(Entries drawn from a collection)
__________

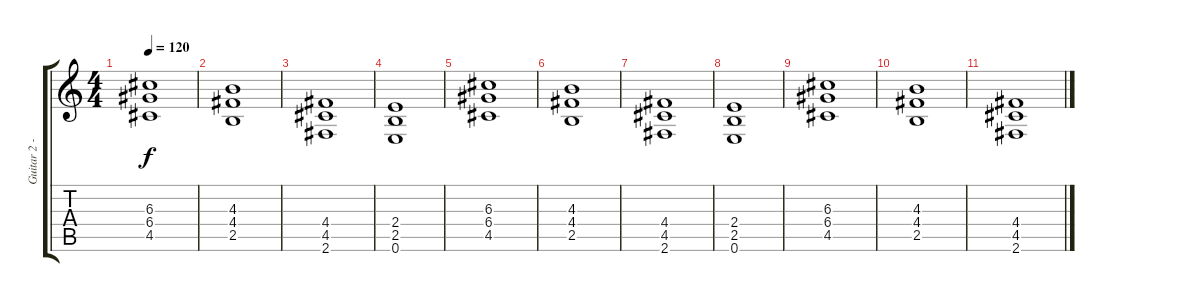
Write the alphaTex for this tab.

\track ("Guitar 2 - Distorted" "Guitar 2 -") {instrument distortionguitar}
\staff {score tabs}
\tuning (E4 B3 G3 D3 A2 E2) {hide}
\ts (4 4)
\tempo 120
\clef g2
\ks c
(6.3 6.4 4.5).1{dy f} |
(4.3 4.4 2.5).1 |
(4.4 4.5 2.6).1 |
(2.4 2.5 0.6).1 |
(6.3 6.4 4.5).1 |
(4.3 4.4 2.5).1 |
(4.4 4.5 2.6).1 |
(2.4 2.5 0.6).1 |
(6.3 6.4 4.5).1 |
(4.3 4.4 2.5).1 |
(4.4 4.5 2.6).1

__________

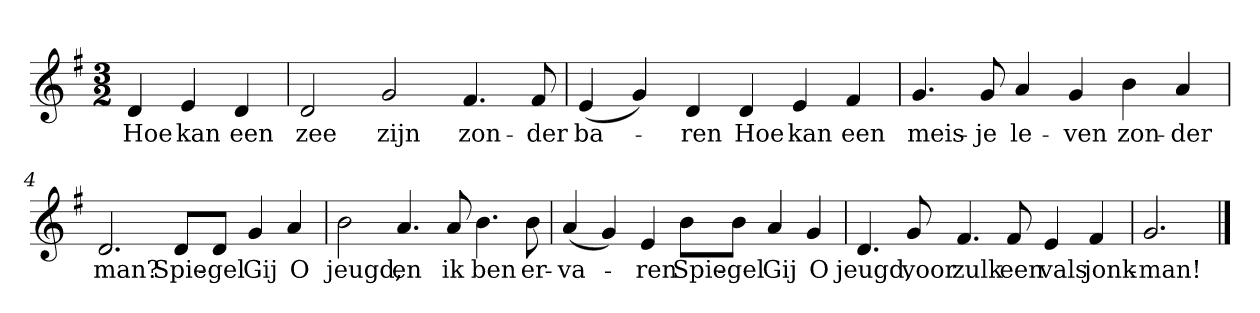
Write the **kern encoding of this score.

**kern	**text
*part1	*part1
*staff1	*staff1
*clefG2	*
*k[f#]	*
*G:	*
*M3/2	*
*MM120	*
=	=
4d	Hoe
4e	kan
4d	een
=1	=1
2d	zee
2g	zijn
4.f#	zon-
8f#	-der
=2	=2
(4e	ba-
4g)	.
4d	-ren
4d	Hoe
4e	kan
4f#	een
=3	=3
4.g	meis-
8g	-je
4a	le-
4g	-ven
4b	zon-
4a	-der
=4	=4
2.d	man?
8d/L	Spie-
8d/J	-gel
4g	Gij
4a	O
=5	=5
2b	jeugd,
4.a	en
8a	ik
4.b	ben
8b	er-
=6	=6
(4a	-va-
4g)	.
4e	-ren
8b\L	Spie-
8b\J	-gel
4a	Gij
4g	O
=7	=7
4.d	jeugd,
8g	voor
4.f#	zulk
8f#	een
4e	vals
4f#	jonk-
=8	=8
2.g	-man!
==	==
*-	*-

__________

Show each line of the records that contains the string "score", copying every such line in full.

\staff {score tabs}
Write the **kern encoding of this score.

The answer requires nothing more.